A team of biochemists and computer scientists has developed a new way to accurately predict the three-dimensional structures of RNA molecules using an artificial intelligence system trained on a small number of known forms of RNA.
Experts have hailed the development as a significant improvement in the computational prediction of RNA structures, saying it could lead to a better understanding of the role of RNA in cell functions and new therapeutic drugs.
Rhiju Das, associate professor of biochemistry at Stanford University in California, says the new machine learning system – called the atomic rotationally equivalent scorer (Ares) – uses an “equivariate” neural network to accurately distinguish the three-dimensional structure of an RNA molecule.
This explains that the computational ‘neurons’ in equivariate neural networks not only use numbers for activation, like other types of neural networks, but also vectors, tensors, and other types of quantifiable objects.
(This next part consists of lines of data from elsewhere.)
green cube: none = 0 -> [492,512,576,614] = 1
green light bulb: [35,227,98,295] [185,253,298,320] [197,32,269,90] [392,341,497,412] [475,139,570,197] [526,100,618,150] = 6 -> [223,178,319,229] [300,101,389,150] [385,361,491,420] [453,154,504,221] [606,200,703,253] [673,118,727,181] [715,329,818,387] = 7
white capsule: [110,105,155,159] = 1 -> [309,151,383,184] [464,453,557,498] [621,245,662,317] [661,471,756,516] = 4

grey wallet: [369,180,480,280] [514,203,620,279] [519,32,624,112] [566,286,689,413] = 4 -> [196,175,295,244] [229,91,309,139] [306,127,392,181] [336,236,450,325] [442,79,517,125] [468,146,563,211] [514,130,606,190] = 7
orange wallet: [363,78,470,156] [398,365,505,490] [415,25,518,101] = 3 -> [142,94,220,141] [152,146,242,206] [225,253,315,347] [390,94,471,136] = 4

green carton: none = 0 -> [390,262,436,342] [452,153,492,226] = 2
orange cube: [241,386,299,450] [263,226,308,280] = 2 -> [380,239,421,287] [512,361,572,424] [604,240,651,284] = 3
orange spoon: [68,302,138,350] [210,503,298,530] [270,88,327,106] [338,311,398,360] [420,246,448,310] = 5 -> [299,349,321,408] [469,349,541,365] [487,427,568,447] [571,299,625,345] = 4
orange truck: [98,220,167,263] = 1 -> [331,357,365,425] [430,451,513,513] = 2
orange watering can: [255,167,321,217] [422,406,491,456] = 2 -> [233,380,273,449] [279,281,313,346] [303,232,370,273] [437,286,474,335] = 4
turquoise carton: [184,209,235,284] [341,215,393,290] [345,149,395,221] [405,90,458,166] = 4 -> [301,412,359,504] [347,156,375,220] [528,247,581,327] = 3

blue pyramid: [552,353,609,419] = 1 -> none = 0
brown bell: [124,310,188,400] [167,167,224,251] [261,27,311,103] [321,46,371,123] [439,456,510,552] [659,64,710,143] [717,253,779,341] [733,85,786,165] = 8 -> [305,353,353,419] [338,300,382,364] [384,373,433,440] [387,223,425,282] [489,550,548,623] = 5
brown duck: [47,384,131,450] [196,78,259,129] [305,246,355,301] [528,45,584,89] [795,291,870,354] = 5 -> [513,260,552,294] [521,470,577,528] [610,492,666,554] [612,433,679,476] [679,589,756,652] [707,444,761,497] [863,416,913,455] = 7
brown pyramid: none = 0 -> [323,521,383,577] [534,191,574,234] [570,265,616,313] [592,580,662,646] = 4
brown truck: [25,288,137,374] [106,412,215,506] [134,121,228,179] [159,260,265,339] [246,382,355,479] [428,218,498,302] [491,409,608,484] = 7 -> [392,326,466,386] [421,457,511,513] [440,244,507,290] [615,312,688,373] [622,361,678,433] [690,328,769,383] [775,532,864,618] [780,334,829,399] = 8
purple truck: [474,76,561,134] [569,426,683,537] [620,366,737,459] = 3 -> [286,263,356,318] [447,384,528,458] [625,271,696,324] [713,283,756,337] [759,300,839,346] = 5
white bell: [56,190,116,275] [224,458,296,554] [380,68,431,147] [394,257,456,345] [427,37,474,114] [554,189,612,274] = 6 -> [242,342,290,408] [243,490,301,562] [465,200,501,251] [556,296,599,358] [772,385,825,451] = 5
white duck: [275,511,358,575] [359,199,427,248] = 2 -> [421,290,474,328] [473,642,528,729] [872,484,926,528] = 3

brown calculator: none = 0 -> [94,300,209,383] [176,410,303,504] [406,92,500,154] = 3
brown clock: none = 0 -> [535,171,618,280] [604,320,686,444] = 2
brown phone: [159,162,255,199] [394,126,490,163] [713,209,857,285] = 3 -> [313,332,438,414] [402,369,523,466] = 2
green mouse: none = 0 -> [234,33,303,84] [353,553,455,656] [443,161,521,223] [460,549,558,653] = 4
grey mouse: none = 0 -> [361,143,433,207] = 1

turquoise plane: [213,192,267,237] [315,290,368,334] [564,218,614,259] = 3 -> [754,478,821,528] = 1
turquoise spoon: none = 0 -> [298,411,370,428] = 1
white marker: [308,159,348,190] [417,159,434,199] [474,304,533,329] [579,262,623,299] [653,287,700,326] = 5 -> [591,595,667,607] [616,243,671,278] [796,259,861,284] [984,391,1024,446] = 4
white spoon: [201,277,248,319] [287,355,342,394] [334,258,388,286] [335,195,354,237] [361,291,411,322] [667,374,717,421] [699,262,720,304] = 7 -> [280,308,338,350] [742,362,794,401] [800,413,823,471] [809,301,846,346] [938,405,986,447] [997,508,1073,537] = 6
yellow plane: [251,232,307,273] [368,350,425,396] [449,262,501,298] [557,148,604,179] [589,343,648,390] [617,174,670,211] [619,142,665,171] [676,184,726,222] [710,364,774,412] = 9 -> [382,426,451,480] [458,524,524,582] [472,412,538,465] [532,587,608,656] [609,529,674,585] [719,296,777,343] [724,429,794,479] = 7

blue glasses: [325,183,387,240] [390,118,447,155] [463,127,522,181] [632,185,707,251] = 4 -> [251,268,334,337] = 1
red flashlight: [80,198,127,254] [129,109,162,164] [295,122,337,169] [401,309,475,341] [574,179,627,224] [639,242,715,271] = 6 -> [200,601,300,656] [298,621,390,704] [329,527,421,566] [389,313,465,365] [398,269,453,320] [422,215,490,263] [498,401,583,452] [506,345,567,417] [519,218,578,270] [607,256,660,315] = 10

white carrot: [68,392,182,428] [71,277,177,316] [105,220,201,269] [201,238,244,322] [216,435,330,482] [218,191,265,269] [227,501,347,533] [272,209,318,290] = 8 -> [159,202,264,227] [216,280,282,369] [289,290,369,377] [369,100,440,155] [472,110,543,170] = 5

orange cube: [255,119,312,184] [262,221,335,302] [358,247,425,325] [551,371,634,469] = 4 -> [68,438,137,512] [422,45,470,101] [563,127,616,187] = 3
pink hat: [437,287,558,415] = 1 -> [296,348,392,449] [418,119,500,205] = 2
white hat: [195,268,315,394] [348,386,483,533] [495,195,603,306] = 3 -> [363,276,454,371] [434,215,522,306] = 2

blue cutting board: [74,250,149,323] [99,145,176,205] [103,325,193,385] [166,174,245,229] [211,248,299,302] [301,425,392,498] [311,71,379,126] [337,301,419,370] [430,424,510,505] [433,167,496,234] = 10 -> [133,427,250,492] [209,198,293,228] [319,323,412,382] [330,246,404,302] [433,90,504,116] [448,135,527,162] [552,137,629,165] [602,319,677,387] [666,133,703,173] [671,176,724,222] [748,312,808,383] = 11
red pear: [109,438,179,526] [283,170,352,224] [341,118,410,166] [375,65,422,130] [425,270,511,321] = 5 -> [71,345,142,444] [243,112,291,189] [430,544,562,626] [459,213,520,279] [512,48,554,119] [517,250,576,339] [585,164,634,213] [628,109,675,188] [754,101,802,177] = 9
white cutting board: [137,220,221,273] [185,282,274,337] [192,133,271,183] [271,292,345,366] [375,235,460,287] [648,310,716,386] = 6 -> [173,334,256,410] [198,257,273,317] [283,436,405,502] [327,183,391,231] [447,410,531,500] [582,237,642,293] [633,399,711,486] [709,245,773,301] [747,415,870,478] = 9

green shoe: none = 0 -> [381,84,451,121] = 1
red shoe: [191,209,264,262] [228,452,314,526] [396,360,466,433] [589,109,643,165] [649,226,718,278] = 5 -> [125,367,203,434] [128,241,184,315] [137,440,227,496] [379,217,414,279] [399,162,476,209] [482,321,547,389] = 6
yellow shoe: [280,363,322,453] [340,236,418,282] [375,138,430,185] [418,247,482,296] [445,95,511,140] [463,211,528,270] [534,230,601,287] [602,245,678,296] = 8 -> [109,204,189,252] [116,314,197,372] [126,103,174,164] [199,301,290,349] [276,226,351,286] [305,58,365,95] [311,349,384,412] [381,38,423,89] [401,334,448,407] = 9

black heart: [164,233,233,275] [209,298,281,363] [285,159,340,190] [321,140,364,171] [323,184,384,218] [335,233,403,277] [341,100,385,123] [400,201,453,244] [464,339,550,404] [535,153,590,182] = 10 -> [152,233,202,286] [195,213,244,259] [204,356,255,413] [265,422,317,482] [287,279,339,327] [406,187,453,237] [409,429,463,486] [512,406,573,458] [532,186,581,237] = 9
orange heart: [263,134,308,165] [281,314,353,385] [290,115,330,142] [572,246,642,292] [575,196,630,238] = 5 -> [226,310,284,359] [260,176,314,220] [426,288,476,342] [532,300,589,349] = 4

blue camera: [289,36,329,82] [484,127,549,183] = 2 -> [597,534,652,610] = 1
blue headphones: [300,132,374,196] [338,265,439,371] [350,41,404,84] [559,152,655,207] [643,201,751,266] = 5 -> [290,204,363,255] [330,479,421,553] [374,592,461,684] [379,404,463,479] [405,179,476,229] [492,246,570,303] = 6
This enables Ares to assess the structural motifs of RNA molecules such as different types of helices, “hairpins” and stems – an approach known as “geometric deep learning”.
The researchers trained the Ares system on only 18 complex RNAs, the structures of which were meticulously determined experimentally. The system was then tested on much larger RNA structures listed on the RNA Puzzles website, a decades-old scientific competition.
They used a version of Rosetta molecular modeling software to generate more than 1,500 different structural models for six dissolved RNAs from the site, while ensuring that at least 1% of them were “near native” – meaning they were the true Structure of the RNA.
Using Ares, they then calculated an evaluation for each of the model structures and their evaluation using the evaluation functions of the Rosetta software, the statistical protocol for ribonucleic acids (Rasp) and 3dRNAscore. The Ares system clearly outperformed the other three evaluation functions: Ares contained at least one of the “near native” model structures in 81% of its 10 models with the best evaluation, compared with 48% for Rosetta, 48% for Rasp and 33% for 3dRNAscore.
Ares also outperformed other scoring features in tests with pools that did not contain “near native” models. It also featured blind predictions in four rounds of the RNA puzzle competition where the true structures of the RNAs were not yet known, which in each case provided the most accurate of the models submitted.
“It was a surprise that we were able to train the Ares network with so few training examples and then get the latest results from the RNA puzzles competition for the blind,” says Das.
Playing catching up
The researchers write that scientific knowledge about the structure of RNA lags far behind that of protein structure, which benefits from artificial intelligence prediction systems such as AlphaFold from Google subsidiary DeepMind. In comparison, these are often trained on huge data sets with thousands of structures.
“The proportion of the human genome that is transcribed into RNA is roughly 30 times that that encodes proteins, but the number of RNA structures available is less than 1% that of proteins,” mainly because the structures Related RNAs are less likely to be better known than for proteins and therefore cannot be used as templates, the researchers write.
They now hope that the geometric deep learning approach developed by Ares will help stimulate research into RNA structures, although so far it has only addressed part of the process. “Our paper still relies on model pools generated with an earlier generation of Rosetta software that did not use neural networks,” says Das. “It would be wonderful to now generate the RNA 3D models yourself using tricks from geometric deep learning.”
And since Ares only needs atomic coordinates and chemical elements for his inputs, the same approach can be applied to other areas that involve a three-dimensional chemical structure. Similar equivariate neural networks have been used successfully in recent research using AlphaFold and Rosetta software, Das says.
Computational biologist Alex Bateman of the European Bioinformatics Institute, who was not involved in the study, notes that predicting RNA structures lags behind the advances in protein structure prediction made possible by AlphaFold. But “Ares’ development has shown a big step forward in this area and we look forward to having access to these models,” he says.
He warns that Ares still needs improvements in its accuracy. “Perhaps, inspired by the release of the AlphaFold 2.0 method, we’ll see even better methods and models in the months and years to come,” he says. “This is a very exciting time for RNA research.”